Now that we have a CSSStyleSheet instance to work with, we can search it for any background image style rules and get the selectors for those rules.

const backgroundImages = new Array<{
  selector: string;
  imageURL: string;
}>();

// Regex matches `url("<url-here>")` styles so we can extract the URL from a background image style
const cssURLStyleRegex = /url\(['"](.*?)['"]\)/;

const rules = parsedStylesheet.cssRules;

for (const styleRule of rules) {
  if (!(styleRule instanceof CSSStyleRule)) {
    continue;
  }

  let backgroundImageURL: string | null = null;

  const styleDeclaration = styleRule.style;
  backgroundImageURL = styleDeclaration.backgroundImage?.match(cssURLStyleRegex)?.[1];
  if (!backgroundImageURL) {
    backgroundImageURL = styleDeclaration.background?.match(cssURLStyleRegex)?.[1];
  }

  if (backgroundImageURL) {
    // If we found a background style with an image URL in it, we can get the selector for that style rule
    // on `styleRule.selectorText`
    backgroundImages.push({
      selector: styleRule.selectorText,
      imageURL: backgroundImageURL,
    });
  }
}

So now, we have a list of background image URLs and their selectors parsed from the page’s stylesheets. Now if we want to find all of the elements on the page with background images, all we have to do is query for those selectors!

const backgroundImagesWithElements = backgroundImages.flatMap(({
  selector,
  imageURL,
})=>{
  const elementsMatchingSelector = document.querySelectorAll(selector);
  return Array.from(elementsMatchingSelector).map((element) => ({
    element,
    imageURL,
  }));
});

I’m very pleased with this solution. If we’re honest with ourselves, it’s still a little complex, but a major improvement over our previous attempts at gathering background image elements.

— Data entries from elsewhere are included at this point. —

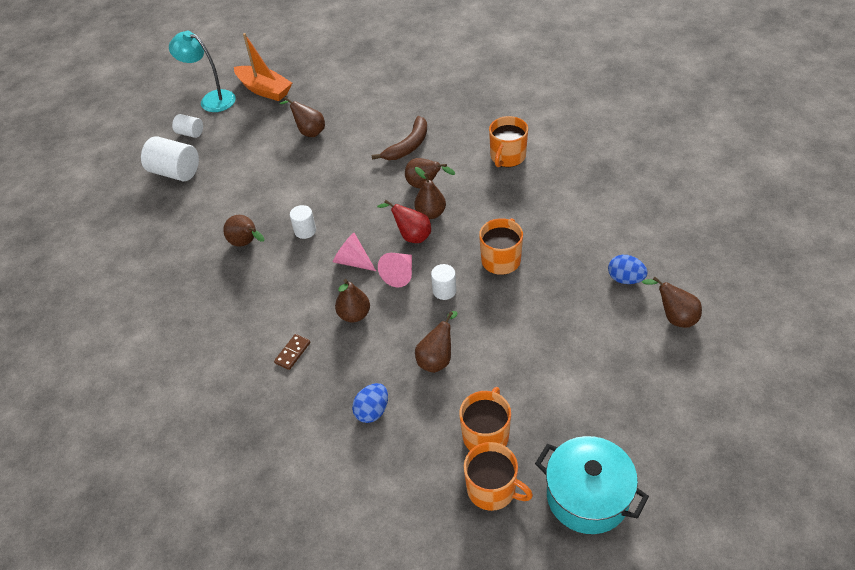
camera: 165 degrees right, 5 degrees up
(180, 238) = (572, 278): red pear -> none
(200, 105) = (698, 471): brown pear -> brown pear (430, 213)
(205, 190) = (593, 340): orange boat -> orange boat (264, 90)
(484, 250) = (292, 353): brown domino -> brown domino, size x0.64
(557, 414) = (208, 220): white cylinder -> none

Now at this point, you can easily query for image tags with document.getElementsByTagName("img") and SVGs with document.getElementsByTagName("svg").

I will not argue that any solution is absolutely bullet-proof, but this feels the closest we’ve ever gotten. Of course, I have seen plenty of… “creatively” written websites while working on this feature to know that there will always be some website out there which defeats our image extraction. But that number is shrinking, and we’ll keep working to get it lower and lower if we can.